EXERCISE »
Go through the listing and copy each line with the string "down".

MATERIAL FOR THIS TASK »
______________________________

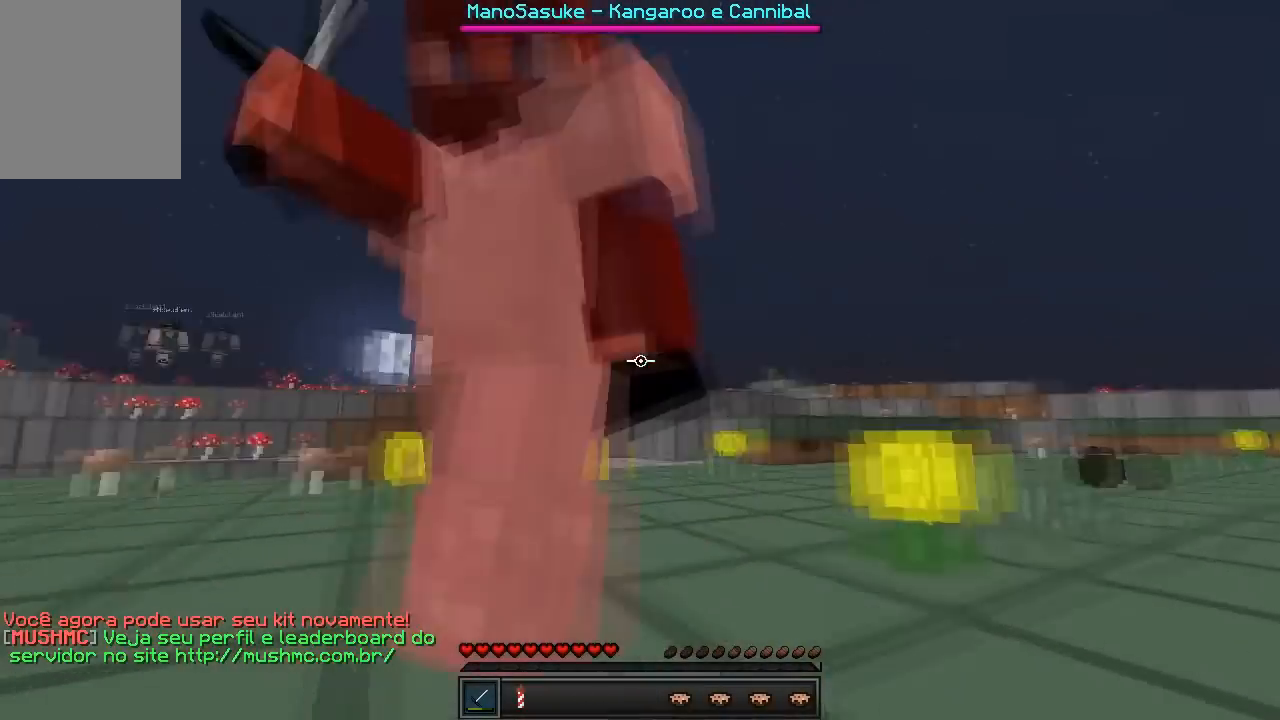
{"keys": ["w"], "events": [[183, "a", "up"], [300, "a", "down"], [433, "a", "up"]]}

______________________________

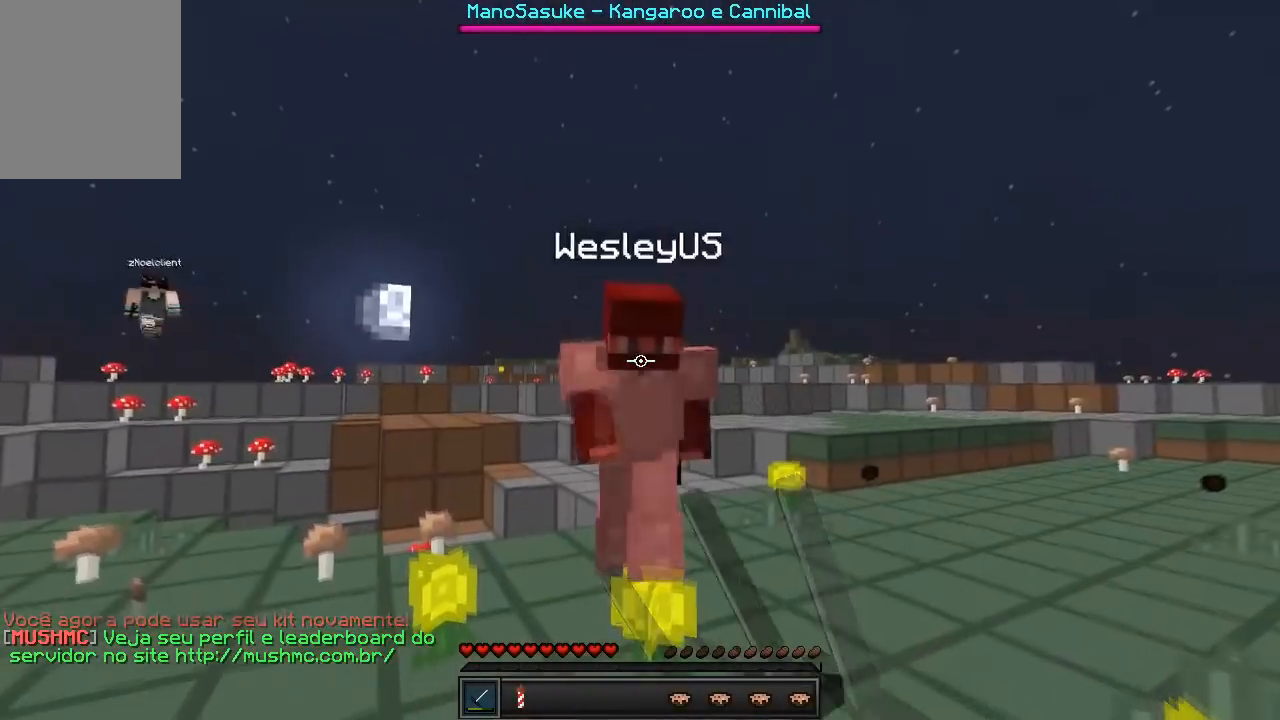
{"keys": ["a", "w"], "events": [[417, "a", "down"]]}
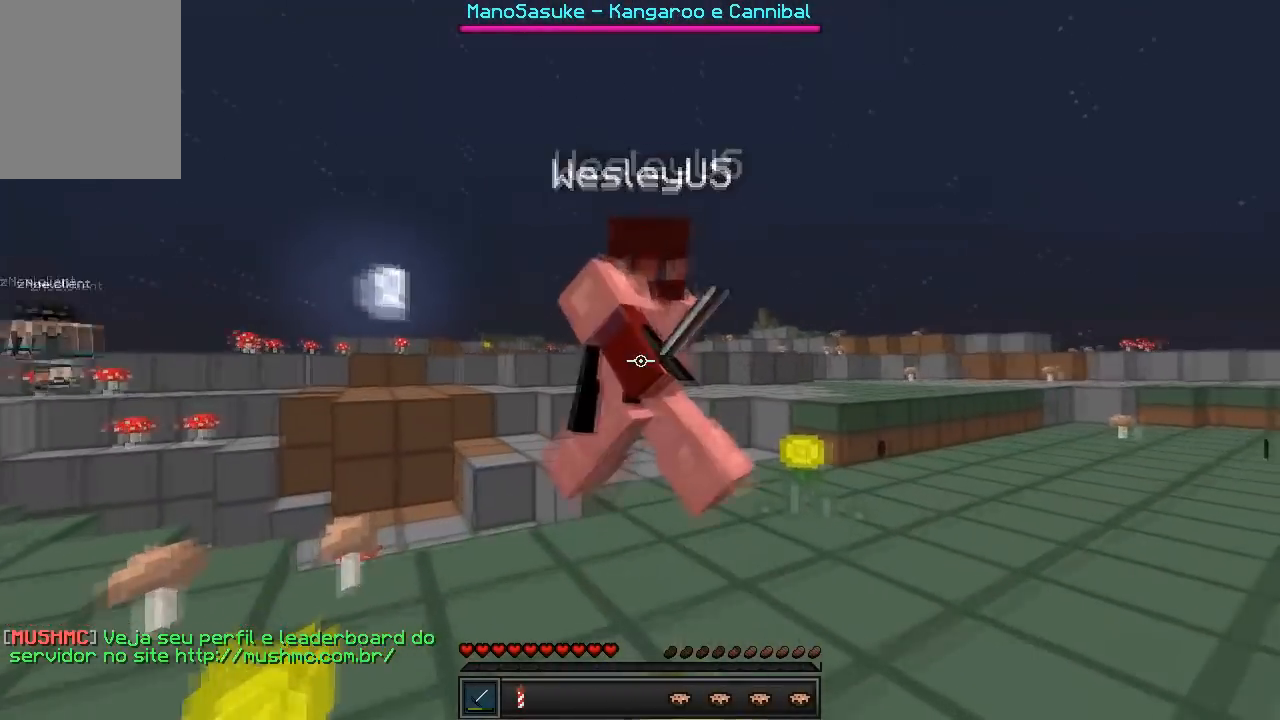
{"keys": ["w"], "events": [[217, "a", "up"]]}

______________________________

RESULT OF THE EXERCISE »
{"keys": ["w"], "events": [[183, "a", "up"], [300, "a", "down"], [433, "a", "up"]]}
{"keys": ["a", "w"], "events": [[417, "a", "down"]]}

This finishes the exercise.